- Prompt
Exactly as written, set down every entry once more.

── Records for this task

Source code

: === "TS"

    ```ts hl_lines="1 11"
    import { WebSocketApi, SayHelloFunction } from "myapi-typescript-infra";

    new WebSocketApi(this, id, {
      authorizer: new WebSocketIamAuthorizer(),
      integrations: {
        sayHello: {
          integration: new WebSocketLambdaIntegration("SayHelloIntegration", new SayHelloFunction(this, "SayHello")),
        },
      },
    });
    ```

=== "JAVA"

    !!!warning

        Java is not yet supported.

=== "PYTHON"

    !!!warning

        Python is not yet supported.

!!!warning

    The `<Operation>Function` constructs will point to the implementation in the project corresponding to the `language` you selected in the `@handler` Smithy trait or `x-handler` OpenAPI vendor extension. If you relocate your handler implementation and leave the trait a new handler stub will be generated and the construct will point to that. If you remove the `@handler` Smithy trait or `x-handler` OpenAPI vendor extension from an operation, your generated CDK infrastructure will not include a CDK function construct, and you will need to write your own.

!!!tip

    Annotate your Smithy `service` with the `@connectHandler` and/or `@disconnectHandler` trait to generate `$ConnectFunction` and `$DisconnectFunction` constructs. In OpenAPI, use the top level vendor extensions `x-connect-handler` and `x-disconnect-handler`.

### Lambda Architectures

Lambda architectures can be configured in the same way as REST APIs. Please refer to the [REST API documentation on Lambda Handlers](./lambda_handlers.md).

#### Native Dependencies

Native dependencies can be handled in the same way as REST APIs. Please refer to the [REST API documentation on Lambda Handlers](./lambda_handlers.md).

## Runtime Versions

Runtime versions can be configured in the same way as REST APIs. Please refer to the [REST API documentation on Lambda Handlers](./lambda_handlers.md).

────

- Answer to the problem
Source code

: === "TS"

    ```ts hl_lines="1 11"
    import { WebSocketApi, SayHelloFunction } from "myapi-typescript-infra";

    new WebSocketApi(this, id, {
      authorizer: new WebSocketIamAuthorizer(),
      integrations: {
        sayHello: {
          integration: new WebSocketLambdaIntegration("SayHelloIntegration", new SayHelloFunction(this, "SayHello")),
        },
      },
    });
    ```

=== "JAVA"

    !!!warning

        Java is not yet supported.

=== "PYTHON"

    !!!warning

        Python is not yet supported.

!!!warning

    The `<Operation>Function` constructs will point to the implementation in the project corresponding to the `language` you selected in the `@handler` Smithy trait or `x-handler` OpenAPI vendor extension. If you relocate your handler implementation and leave the trait a new handler stub will be generated and the construct will point to that. If you remove the `@handler` Smithy trait or `x-handler` OpenAPI vendor extension from an operation, your generated CDK infrastructure will not include a CDK function construct, and you will need to write your own.

!!!tip

    Annotate your Smithy `service` with the `@connectHandler` and/or `@disconnectHandler` trait to generate `$ConnectFunction` and `$DisconnectFunction` constructs. In OpenAPI, use the top level vendor extensions `x-connect-handler` and `x-disconnect-handler`.

### Lambda Architectures

Lambda architectures can be configured in the same way as REST APIs. Please refer to the [REST API documentation on Lambda Handlers](./lambda_handlers.md).

#### Native Dependencies

Native dependencies can be handled in the same way as REST APIs. Please refer to the [REST API documentation on Lambda Handlers](./lambda_handlers.md).

## Runtime Versions

Runtime versions can be configured in the same way as REST APIs. Please refer to the [REST API documentation on Lambda Handlers](./lambda_handlers.md).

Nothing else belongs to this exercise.